City sustainability staff on Monday summarized 2025 accomplishments in transportation and buildings, prompting commissioners to ask for concrete counts and measurable benchmarks for the city’s next step toward its 2030 climate goals.
Antoinette, the city’s new sustainability coordinator, told the Climate Action Commission that two transportation accomplishments stood out in 2025: the adoption of an active transportation plan designed to expand bicycle and pedestrian networks, and attainment of a charging‑readiness designation for electric vehicles. "The two main accomplishments that really jump out are the adoption of the active transportation plan... and obtaining the charging smart silver designation," she said.
Commissioners pressed staff for numbers. One commissioner asked how many public fast chargers exist near the plaza; staff identified four fast chargers behind the Bank of America station and noted additional Tesla‑oriented chargers near the community center. Antoinette said the EV readiness program was primarily regulatory and aimed at easing the pathway to install chargers, not at directly installing hardware, and she committed to pulling permit and permitting‑system data to report counts.
In public comment, Howard Sapper — who identified himself as a Sonoma resident and leader at Pushpock Motors — described a private‑sector concept to scale from three‑wheel electric vehicles to 6–12 passenger vehicles and larger buses to serve tourists and residents. “We’re willing to be part of a solution if it makes sense for everybody,” he said, and urged the city to explore mixed public‑private financing models.

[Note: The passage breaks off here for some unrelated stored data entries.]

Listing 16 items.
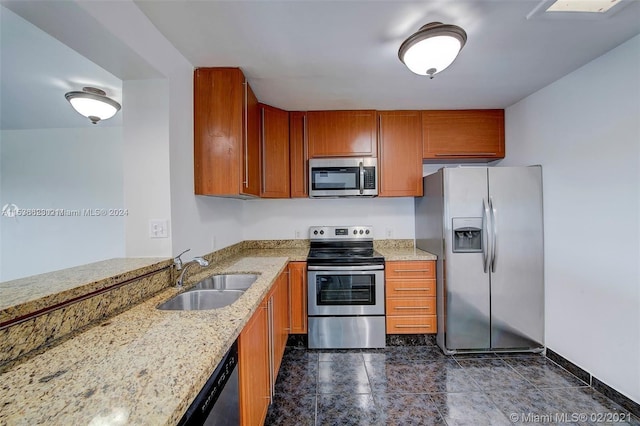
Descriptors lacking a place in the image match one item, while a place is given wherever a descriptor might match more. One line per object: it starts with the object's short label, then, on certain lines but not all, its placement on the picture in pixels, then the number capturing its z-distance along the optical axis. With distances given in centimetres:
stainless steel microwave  268
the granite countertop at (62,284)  83
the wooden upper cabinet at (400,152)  277
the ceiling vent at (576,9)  132
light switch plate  155
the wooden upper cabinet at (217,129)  188
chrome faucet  147
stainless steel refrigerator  228
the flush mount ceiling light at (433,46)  138
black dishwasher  75
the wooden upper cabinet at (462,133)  276
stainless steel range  246
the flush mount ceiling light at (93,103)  201
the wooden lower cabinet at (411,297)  250
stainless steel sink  149
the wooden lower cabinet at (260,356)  115
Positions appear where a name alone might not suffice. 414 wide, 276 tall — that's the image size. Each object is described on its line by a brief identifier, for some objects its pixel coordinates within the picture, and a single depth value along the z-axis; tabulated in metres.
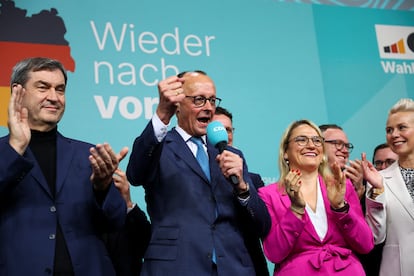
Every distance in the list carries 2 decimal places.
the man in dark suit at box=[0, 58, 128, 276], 2.33
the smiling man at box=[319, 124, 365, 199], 3.90
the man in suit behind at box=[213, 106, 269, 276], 2.85
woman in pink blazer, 2.89
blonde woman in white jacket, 3.18
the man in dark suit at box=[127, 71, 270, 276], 2.47
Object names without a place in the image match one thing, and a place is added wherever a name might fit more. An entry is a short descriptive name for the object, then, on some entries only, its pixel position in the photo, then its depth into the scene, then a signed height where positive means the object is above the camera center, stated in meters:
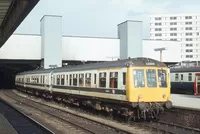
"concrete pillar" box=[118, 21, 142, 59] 45.66 +5.69
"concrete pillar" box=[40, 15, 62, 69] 42.94 +5.16
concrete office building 140.00 +22.79
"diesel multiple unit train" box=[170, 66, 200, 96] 30.81 +0.21
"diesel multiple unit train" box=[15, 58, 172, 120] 15.52 -0.22
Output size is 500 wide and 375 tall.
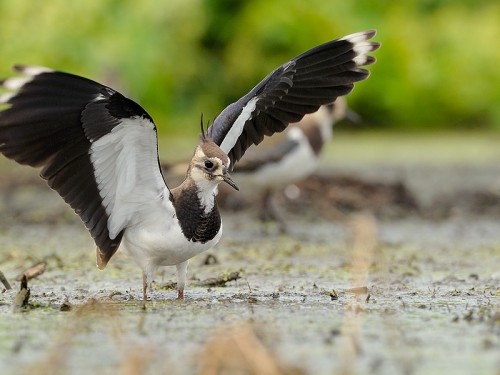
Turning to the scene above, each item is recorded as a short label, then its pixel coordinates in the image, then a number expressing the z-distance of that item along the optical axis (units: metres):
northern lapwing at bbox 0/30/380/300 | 11.80
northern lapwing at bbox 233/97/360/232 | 20.56
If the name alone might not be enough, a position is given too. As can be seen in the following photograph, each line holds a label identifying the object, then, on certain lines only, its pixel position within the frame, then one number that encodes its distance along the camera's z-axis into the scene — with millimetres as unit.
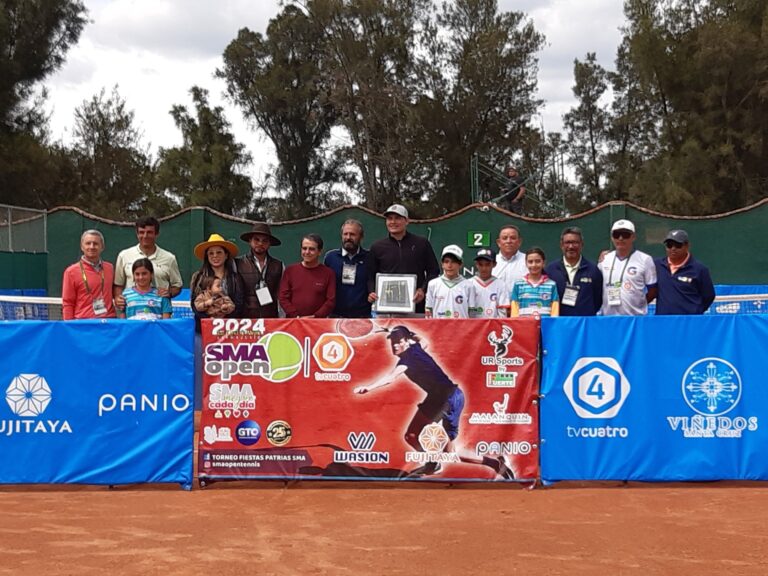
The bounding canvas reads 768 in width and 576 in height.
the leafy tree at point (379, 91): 46906
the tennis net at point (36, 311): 13189
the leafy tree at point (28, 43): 35094
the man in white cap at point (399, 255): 8227
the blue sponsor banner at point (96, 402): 6926
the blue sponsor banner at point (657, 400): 6836
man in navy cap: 7469
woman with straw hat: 7633
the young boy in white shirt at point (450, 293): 7777
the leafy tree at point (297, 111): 49625
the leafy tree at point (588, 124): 56656
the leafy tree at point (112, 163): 46344
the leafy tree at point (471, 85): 47906
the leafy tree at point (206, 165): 47250
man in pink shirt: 7723
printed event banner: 6914
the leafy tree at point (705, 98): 38969
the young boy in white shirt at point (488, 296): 7891
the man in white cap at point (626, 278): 7613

Other details raised during the presentation included ongoing county coordination on an EV charger assessment, a citywide bicycle/pedestrian grant identified at roughly $1.6 million, and a public works RFP to install electric bus chargers that had received seven proposals.
Quote: “We didn’t get any funding to help fund such a program for the EV stuff,” Antoinette said, urging commissioners to help staff identify and pursue grant opportunities and to focus on measurable outcomes.
What’s next: staff agreed to extract permit and AMI system data to provide clearer metrics on chargers, solar permits and water use; commissioners recommended creating an ad hoc or work plan item to keep those metrics visible to the public.